> [Material to process]:
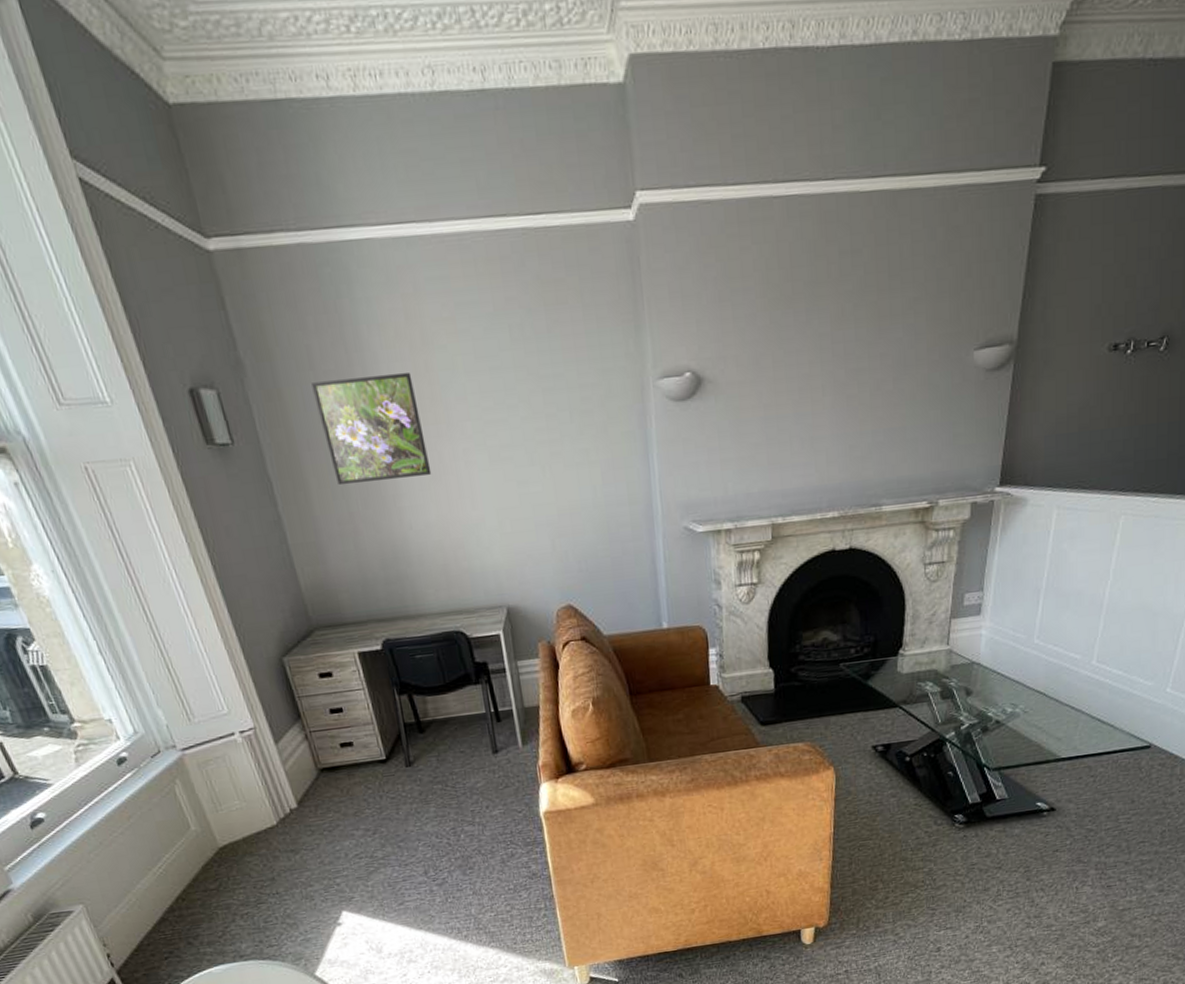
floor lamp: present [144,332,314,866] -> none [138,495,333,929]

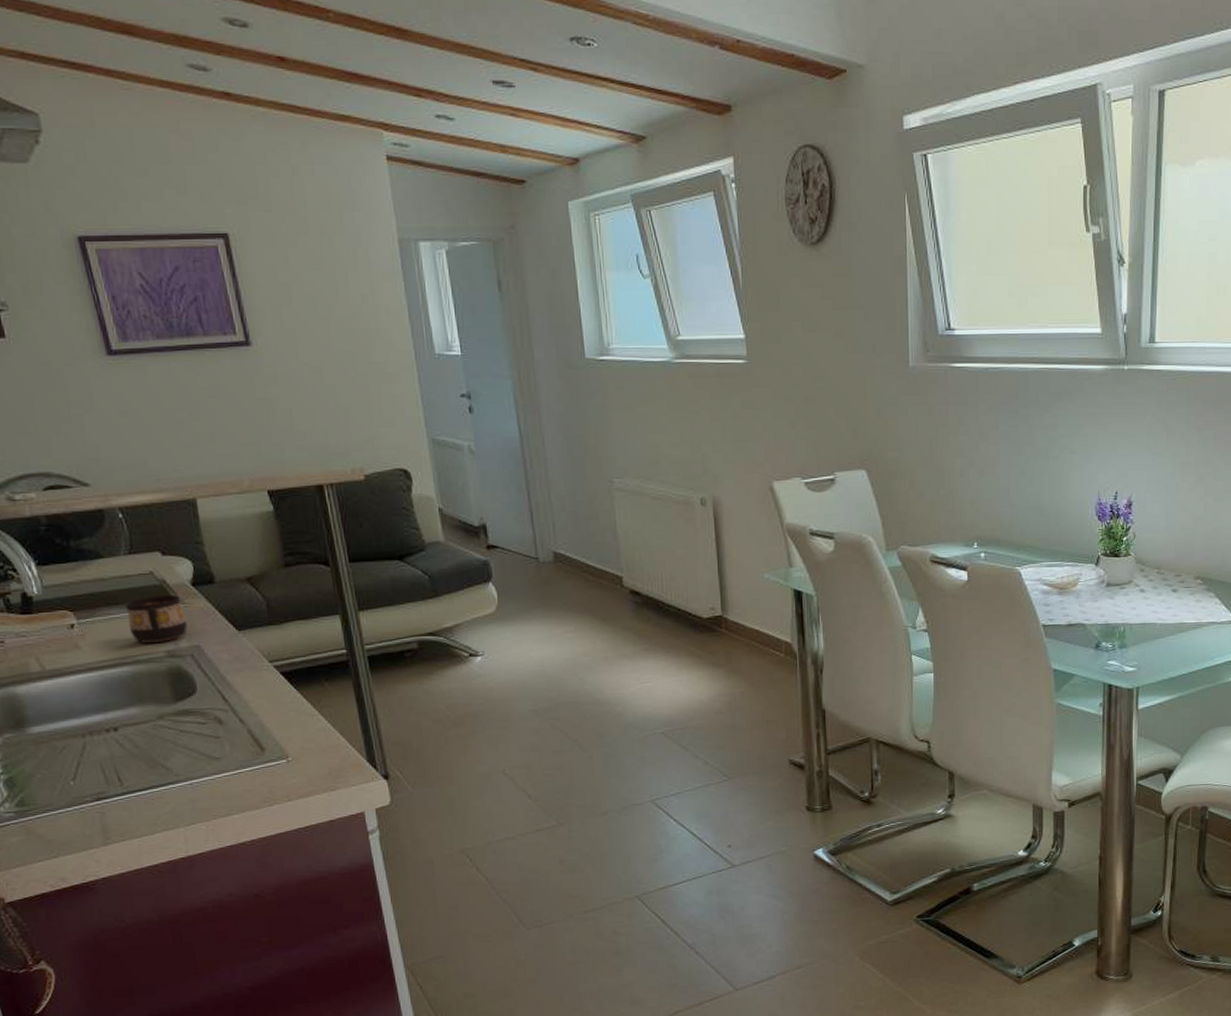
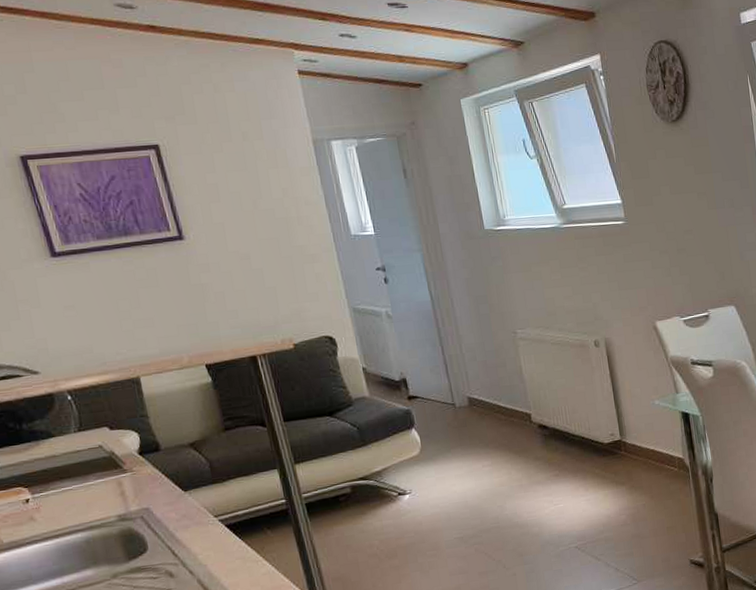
cup: present [124,594,187,643] -> none [76,464,137,511]

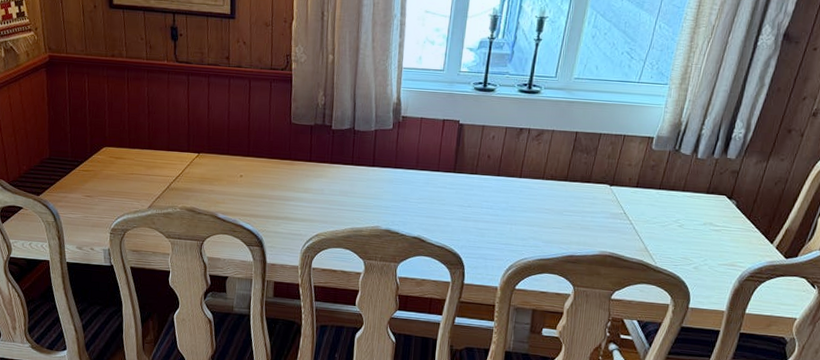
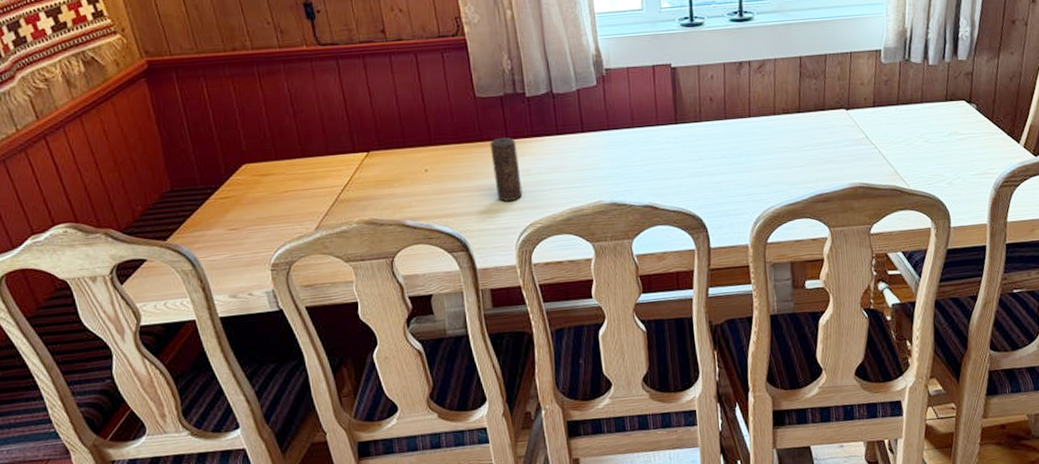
candle: none [293,159,317,213] -> present [490,137,523,201]

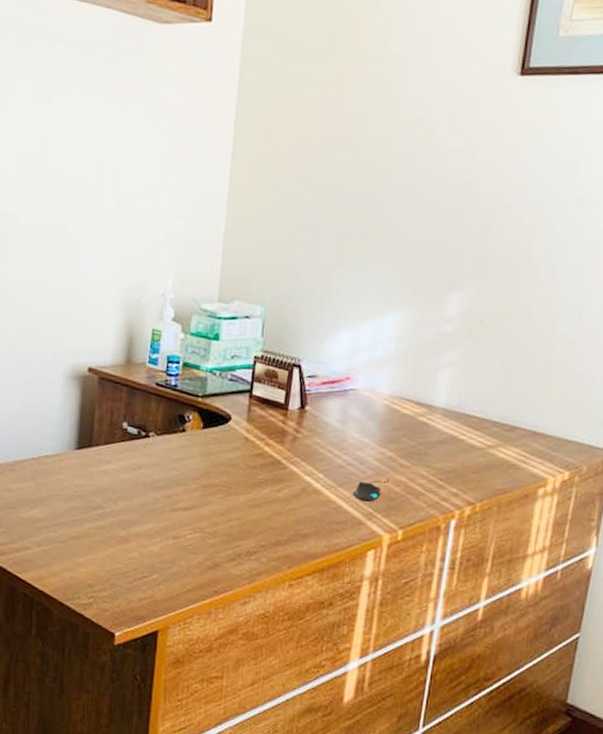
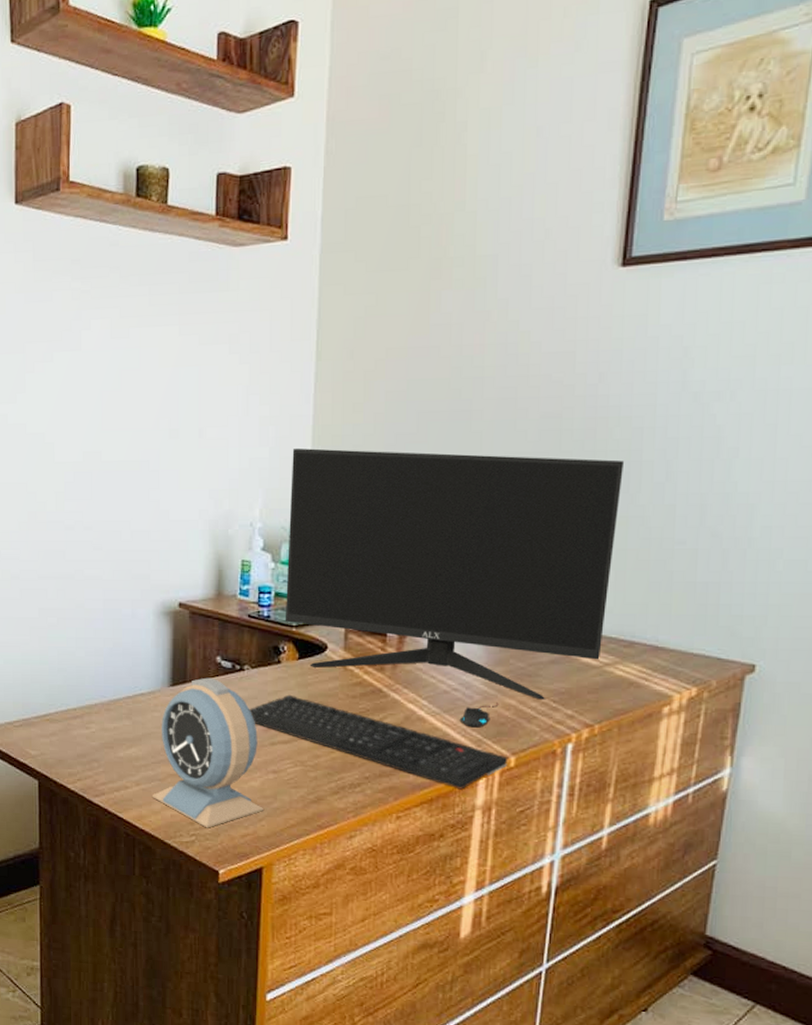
alarm clock: none [52,442,162,591] -> present [151,677,263,828]
keyboard: none [152,462,396,560] -> present [249,694,508,790]
computer monitor: none [191,224,515,478] -> present [285,448,625,700]

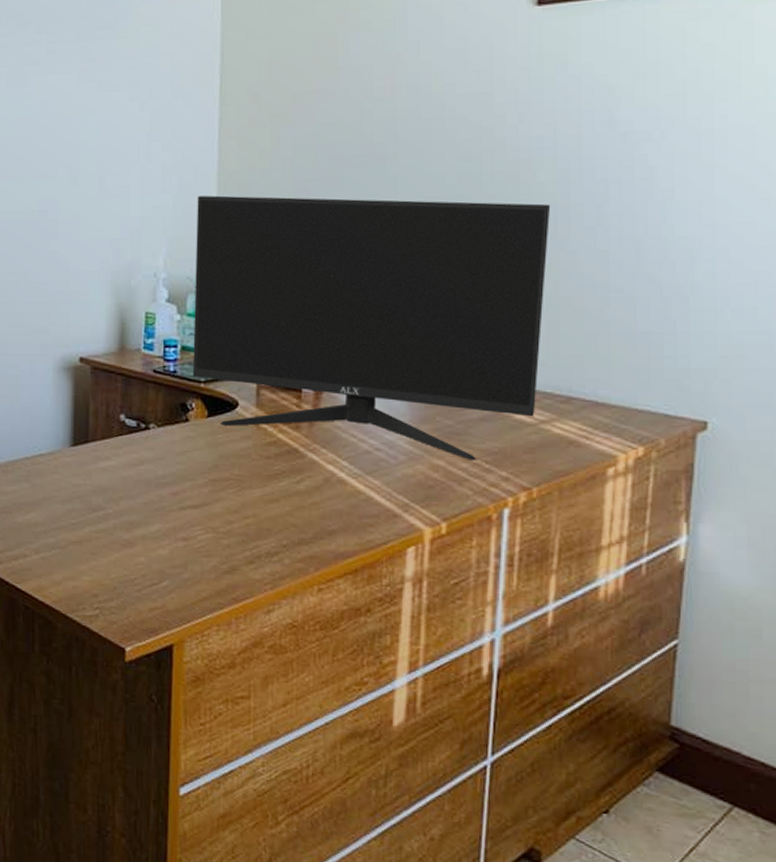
alarm clock: present [151,677,263,828] -> none [52,437,173,601]
keyboard: present [249,694,508,790] -> none [156,455,439,559]
mouse: present [459,702,499,728] -> none [383,463,426,491]

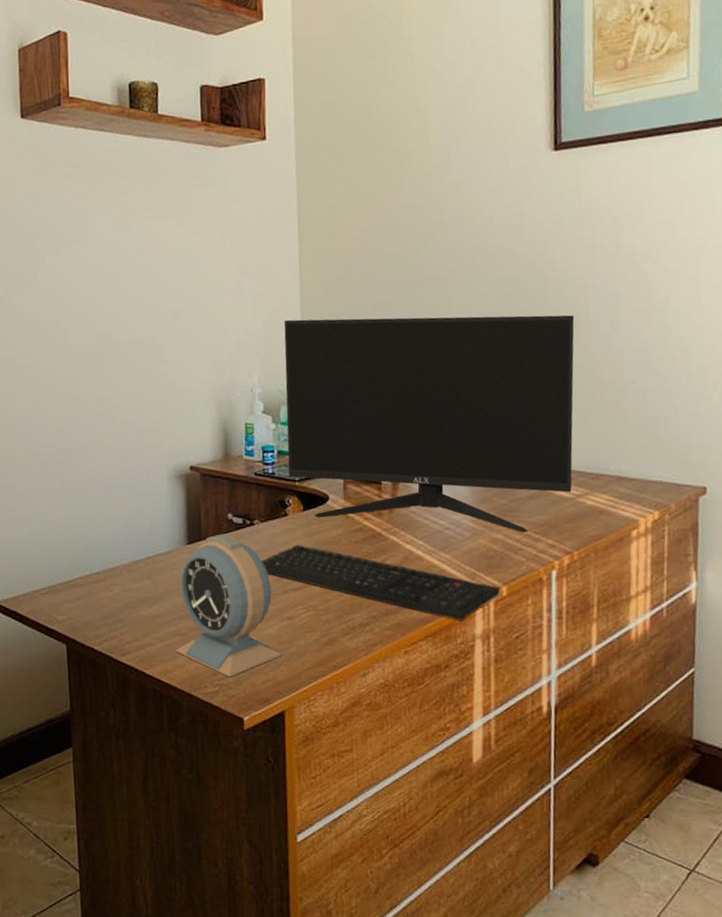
alarm clock: none [52,437,173,601] -> present [175,534,281,678]
keyboard: none [156,455,439,559] -> present [261,544,501,621]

> [Exercise description]: Give back an exact copy of only the lines from the one with "candle: none [293,159,317,213]" through the final line of the material, both included. Pictures do not belong in it.

> [Solved problem]:
candle: none [293,159,317,213] -> present [490,137,523,201]

alarm clock: none [52,442,162,591] -> present [151,677,263,828]
keyboard: none [152,462,396,560] -> present [249,694,508,790]
computer monitor: none [191,224,515,478] -> present [285,448,625,700]

alarm clock: present [151,677,263,828] -> none [52,437,173,601]
keyboard: present [249,694,508,790] -> none [156,455,439,559]
mouse: present [459,702,499,728] -> none [383,463,426,491]

alarm clock: none [52,437,173,601] -> present [175,534,281,678]
keyboard: none [156,455,439,559] -> present [261,544,501,621]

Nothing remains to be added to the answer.